* Source records *
▬▬▬

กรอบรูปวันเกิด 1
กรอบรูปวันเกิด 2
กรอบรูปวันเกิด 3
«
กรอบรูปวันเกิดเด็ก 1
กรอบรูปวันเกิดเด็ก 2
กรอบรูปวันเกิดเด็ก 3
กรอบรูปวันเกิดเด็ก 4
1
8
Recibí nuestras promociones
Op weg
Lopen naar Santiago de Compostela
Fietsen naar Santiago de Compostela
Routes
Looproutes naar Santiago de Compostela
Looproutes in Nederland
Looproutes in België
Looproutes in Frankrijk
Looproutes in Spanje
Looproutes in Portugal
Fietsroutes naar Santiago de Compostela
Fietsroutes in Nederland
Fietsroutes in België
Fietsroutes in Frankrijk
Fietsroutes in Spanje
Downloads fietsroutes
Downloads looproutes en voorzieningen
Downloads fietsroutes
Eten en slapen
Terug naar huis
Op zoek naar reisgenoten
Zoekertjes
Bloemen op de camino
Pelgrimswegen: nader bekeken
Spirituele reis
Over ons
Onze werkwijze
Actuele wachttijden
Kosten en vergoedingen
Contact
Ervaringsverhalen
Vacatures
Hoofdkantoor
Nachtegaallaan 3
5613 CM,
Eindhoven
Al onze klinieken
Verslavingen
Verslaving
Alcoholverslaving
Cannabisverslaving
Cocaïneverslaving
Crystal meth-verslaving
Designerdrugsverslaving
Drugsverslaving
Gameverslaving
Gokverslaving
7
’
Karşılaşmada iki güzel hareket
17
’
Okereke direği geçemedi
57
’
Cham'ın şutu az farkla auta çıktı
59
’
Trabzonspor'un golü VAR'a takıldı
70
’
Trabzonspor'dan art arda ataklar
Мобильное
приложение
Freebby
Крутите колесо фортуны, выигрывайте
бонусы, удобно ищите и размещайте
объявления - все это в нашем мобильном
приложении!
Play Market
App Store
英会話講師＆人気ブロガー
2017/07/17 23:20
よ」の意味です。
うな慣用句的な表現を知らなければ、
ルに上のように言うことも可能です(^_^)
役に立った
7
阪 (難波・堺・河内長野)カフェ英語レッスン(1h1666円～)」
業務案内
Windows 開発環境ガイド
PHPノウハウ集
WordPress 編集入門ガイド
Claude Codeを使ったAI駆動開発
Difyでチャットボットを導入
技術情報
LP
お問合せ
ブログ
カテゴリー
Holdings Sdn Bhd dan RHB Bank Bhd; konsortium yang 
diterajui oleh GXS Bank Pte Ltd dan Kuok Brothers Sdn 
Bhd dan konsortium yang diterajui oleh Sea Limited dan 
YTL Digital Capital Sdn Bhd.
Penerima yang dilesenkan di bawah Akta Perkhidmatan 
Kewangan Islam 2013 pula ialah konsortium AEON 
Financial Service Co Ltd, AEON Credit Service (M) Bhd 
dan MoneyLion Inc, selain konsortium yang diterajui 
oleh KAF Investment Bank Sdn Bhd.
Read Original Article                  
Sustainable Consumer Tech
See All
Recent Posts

▬▬▬

* What the task asks *
Pick out every line in the listing above that contains the string "yang", and copy each of those lines.

* Result *
Holdings Sdn Bhd dan RHB Bank Bhd; konsortium yang 
Bhd dan konsortium yang diterajui oleh Sea Limited dan 
Penerima yang dilesenkan di bawah Akta Perkhidmatan 
dan MoneyLion Inc, selain konsortium yang diterajui 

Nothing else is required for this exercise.